The tracking label requirement generated much controversy, as some manufacturers expressed concern about the feasibility of affixing a label or mark on small products, items sold in bulk, and items for which such permanent labels would be aesthetically displeasing (such as jewelry). Manufacturers producing smaller quantities of products were concerned about the expense to restructure their manufacturing processes to include lot, batch and run labeling systems.
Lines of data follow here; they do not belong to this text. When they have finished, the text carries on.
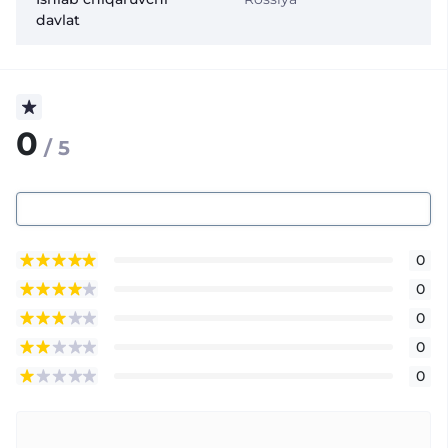
davlat
0
/ 5
0
0
0
0
0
In response to this industry uproar, the CPSC recently issued a policy statement to assist manufacturers in their compliance efforts. In this statement, the CPSC recognizes that the tracking label regulation is not a “one-size-fits-all” regulation; rather, the CPSC admits that compliance is up to the manufacturer’s reasonable judgment. When evaluating a manufacturer’s compliance, the CPSC will consider the individual manufacturer’s situation, along with the practices of its peers. The CPSC also notes that the tracking label requirement is subject to a practicability standard and suggests that in the following situations, marking the product itself might not be practicable:
- If a product is too small to be marked;
- If a toy is meant to be stored in a box, such as a board game (the board itself and the box must be marked, but the individual game pieces need not be marked);
- If a product is sold through a bulk vending machine (similar to the vending machines selling capsules containing small toys in a supermarket lobby);
- If a physical mark would damage the product or impair its utility;
- If the aesthetics of the product would be adversely affected (for example, small pieces of jewelry); and
- If the product surface would be difficult to mark, such as small pieces of fabric, beads, and elastic (for example, hair ornaments, jewelry, etc.).
The CPSIA contains different acceptable levels for different types of phthalates. These standards went into effect in February 2009, although the CPSC stayed the enforcement of these rules until February 2010. As discussed above, this stay does not relieve manufacturers from their obligation to comply with the underlying standards. Notably, the CPSC has opined that the new standards apply only to products manufactured after the effective date and not to products in inventory on that date.
Section 108 also charges the CPSC with the task of establishing a Chronic Hazard Advisory Panel to study the effect of phthalates on children’s health.